By: Adair Bingham
I don’t know what I’m doing with my degree. Short and simple. I don’t have a clue. I haven’t really had a solid grasp on what I’d like to do with my bachelor’s degree in psychology for a while now. I am on track to graduate this spring and that sentence alone scares me. But whether I like it or not, it’s happening and fast. One of the most jarring things for me is the fact that I’m actually graduating. Back in my senior year of high school when I was applying for universities, I struggled with feeling adequate for any kind of school, no matter what kind it was. Imposter syndrome ran deep in my bones, and even now, despite my academic standing and honors, I still sometimes feel like I never quite belonged at Portland State in the first place.

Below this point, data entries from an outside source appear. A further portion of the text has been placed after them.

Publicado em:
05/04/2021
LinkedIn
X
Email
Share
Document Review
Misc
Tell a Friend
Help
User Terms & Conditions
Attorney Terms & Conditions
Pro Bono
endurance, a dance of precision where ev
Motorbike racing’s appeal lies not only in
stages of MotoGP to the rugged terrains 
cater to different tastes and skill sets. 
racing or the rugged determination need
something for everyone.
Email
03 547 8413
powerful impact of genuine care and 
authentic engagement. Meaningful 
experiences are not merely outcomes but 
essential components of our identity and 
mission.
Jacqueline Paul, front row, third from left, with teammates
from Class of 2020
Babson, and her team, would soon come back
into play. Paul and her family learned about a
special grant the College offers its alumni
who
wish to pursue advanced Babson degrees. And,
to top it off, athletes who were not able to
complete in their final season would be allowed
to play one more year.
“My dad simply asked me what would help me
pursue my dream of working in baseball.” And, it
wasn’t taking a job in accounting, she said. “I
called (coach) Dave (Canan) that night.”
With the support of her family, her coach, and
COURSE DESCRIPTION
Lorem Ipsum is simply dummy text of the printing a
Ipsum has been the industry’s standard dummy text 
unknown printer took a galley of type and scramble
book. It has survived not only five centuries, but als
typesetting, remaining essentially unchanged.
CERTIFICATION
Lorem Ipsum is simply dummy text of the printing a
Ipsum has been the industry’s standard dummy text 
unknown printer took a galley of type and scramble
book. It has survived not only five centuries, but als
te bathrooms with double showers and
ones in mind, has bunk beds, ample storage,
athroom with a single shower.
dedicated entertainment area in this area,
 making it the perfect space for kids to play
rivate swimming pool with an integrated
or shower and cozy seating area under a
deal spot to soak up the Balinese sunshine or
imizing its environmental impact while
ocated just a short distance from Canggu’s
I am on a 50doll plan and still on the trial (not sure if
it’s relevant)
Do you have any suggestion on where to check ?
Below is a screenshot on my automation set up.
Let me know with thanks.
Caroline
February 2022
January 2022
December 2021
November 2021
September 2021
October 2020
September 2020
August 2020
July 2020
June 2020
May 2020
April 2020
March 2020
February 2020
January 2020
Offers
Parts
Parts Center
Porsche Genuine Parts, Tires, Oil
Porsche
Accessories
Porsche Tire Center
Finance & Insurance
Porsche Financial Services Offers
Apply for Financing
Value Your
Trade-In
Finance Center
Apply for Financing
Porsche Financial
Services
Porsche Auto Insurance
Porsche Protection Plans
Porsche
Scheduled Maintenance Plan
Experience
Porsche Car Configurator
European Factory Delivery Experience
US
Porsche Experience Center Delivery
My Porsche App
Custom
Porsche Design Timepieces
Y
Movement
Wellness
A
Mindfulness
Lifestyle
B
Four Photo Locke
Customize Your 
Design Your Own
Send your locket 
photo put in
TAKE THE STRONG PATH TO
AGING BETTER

Imposter syndrome is an annoying and tiresome hodgepodge of feelings that causes chronic self-doubt and a sense of inadequacy. At any second, I feel that I’ll be exposed as some kind of fraud, that I was never truly supposed to be here to begin with. I often feel that everything I’ve accomplished was by chance or by accident. Its tormenting thoughts are persistent and unbelievably exhausting, and often result in what can only be equated to a guilty conscience. I often feel bad or unworthy when receiving accolades, especially from my school, even if I know that they were well-earned.
While these kinds of feelings are unfortunately a normal and expected part of life, that doesn’t make them any easier to deal with, especially if you find yourself pestered by them on a daily basis. It’s unbelievably taxing on both body and mind, especially if they’ve made themselves at home in your brain. I’m not unique in feeling this way, it’s commonplace for many without a doubt. I came to be familiar with imposter syndrome at a relatively young age because I was an artist. Much like my struggles with my major, I was unfairly comparing my work to others and harshly evaluating myself, even if I possessed the same artistic merit. Since then, it has wormed its way into my brain in just about every aspect of my life, especially my studies. Things seemed to escalate in high school, particularly in my senior year, and have only persisted as I made my way into university.
I’ve gotten better about keeping these kinds of feelings in check and I’ve made it a point to remind myself of all that I’ve accomplished is not because of some fluke in the system, but because of my dedication to working hard. It may sound like a simple truth, but, for me, it’s been one that’s hard to swallow. My hard work has paid off and I need to remind myself of that as often as I can. These days, I’ve made it a point to try and end these feelings. The only way to stop feeling like an imposter is to stop thinking like one and I do my best to separate feelings from facts whenever I can, as I realize that, in the end, they are nothing more than burdensome feelings.
Notwithstanding, I am unbelievably proud of my achievements and just how far I have come in the four years I’ve dedicated to my studies at Portland State University. Every now and again, I make an effort to reflect on my achievements and actually take pride in them. It’s been a long journey to this point and I know that I’m not an imposter and that I belong here, and that I deserve the degree that’s just within arm’s reach. In spite of everything, I’ve made it and I know that it’s certainly not by accident or by chance, I’ve, without a doubt, earned that degree.